Your task:
Among the entries below, copy every line that carries the word "sehr".

Raw data:
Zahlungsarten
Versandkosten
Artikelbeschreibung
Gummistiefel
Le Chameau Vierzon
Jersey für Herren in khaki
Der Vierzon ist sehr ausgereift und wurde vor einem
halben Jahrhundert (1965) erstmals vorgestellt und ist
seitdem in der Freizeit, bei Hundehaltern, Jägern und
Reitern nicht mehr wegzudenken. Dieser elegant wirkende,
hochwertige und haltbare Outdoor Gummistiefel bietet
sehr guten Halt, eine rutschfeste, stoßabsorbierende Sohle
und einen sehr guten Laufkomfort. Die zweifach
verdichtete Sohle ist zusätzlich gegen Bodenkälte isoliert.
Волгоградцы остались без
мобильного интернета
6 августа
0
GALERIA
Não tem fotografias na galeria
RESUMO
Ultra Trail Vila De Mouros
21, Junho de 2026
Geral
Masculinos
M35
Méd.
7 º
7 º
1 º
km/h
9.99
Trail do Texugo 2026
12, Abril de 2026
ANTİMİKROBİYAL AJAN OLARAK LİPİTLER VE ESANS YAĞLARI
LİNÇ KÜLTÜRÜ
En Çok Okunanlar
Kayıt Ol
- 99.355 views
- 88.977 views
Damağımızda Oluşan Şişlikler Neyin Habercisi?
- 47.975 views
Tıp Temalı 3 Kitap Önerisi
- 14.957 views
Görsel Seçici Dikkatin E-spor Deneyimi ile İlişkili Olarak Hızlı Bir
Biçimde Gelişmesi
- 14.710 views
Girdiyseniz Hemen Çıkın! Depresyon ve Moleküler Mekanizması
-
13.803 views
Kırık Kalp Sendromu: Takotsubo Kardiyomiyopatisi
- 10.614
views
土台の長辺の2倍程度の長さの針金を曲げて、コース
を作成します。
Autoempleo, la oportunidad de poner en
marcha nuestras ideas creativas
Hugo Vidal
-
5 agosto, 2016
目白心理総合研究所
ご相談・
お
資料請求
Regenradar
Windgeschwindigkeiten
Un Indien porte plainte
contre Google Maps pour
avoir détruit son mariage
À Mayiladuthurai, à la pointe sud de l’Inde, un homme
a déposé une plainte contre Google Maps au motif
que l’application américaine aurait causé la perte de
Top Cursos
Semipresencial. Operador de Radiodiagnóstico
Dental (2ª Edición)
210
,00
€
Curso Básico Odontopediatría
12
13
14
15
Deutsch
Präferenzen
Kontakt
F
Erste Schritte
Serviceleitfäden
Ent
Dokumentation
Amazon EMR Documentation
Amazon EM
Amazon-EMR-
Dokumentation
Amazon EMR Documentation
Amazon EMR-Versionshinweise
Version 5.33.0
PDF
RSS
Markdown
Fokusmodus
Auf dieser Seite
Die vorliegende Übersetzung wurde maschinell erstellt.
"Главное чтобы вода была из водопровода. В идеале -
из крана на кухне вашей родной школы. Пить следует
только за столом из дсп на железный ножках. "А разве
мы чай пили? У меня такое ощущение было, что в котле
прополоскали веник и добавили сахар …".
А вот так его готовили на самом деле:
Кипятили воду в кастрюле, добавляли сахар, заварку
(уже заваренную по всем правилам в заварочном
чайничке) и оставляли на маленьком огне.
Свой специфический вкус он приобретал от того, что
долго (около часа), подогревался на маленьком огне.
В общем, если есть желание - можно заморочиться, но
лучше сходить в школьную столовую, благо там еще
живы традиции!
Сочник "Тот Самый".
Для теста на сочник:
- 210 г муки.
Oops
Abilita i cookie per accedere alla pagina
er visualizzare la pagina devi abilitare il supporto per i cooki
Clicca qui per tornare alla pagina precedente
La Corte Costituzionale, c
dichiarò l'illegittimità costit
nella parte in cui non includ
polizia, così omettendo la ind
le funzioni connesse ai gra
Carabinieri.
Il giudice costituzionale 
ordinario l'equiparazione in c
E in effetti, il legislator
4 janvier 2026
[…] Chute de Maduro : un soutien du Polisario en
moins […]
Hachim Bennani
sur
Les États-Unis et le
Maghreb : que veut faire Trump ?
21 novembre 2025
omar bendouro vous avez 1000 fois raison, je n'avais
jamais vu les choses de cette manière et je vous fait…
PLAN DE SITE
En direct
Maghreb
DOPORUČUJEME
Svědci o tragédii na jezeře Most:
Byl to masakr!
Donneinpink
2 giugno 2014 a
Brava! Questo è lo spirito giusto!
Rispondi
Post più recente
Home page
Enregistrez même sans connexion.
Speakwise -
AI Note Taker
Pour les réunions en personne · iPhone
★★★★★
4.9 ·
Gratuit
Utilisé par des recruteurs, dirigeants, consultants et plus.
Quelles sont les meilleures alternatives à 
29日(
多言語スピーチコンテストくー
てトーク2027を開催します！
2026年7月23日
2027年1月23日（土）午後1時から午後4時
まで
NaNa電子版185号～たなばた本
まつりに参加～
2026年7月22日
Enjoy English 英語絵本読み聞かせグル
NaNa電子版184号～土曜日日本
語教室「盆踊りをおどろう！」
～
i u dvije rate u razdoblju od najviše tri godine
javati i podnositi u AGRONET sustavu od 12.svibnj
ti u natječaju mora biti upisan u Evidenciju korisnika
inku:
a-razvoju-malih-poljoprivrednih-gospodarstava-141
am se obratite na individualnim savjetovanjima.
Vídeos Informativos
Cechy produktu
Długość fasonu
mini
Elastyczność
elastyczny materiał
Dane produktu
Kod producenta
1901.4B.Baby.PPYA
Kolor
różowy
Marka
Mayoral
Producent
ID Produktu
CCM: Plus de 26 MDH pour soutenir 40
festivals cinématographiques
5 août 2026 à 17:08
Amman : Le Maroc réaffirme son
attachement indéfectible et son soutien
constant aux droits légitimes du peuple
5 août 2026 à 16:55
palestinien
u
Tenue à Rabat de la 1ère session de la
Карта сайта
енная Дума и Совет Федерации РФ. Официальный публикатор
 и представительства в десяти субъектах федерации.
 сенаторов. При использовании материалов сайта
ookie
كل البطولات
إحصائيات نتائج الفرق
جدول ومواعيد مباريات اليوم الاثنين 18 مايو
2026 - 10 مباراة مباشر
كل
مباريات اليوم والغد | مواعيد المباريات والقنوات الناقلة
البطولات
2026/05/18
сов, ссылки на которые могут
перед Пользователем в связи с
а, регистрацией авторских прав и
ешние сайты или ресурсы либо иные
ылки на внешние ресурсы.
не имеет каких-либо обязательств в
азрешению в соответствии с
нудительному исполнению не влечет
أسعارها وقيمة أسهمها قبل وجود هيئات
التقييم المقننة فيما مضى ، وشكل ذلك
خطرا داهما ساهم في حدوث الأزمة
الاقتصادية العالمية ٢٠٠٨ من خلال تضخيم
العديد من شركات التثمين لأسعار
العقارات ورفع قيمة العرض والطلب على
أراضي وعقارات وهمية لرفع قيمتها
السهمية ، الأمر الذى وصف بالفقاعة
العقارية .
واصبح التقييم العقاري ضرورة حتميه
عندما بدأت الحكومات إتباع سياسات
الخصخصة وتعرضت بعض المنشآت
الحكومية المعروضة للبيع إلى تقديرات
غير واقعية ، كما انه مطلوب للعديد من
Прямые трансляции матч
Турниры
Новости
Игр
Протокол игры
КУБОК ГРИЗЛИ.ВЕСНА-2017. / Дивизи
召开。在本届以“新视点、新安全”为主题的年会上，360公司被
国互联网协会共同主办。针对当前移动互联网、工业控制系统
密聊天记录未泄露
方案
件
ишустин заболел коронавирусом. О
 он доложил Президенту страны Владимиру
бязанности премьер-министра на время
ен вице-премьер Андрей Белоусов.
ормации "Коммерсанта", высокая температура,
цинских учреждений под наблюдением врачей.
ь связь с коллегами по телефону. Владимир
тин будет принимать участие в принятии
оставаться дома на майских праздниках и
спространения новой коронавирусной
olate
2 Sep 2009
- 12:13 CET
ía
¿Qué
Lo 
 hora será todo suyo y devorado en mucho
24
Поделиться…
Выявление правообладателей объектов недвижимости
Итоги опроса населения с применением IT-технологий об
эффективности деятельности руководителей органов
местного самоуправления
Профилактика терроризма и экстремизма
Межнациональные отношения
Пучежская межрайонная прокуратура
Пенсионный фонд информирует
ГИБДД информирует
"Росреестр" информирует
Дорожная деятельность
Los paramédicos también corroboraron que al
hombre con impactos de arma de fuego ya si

Result for this exercise:
Der Vierzon ist sehr ausgereift und wurde vor einem
sehr guten Halt, eine rutschfeste, stoßabsorbierende Sohle
und einen sehr guten Laufkomfort. Die zweifach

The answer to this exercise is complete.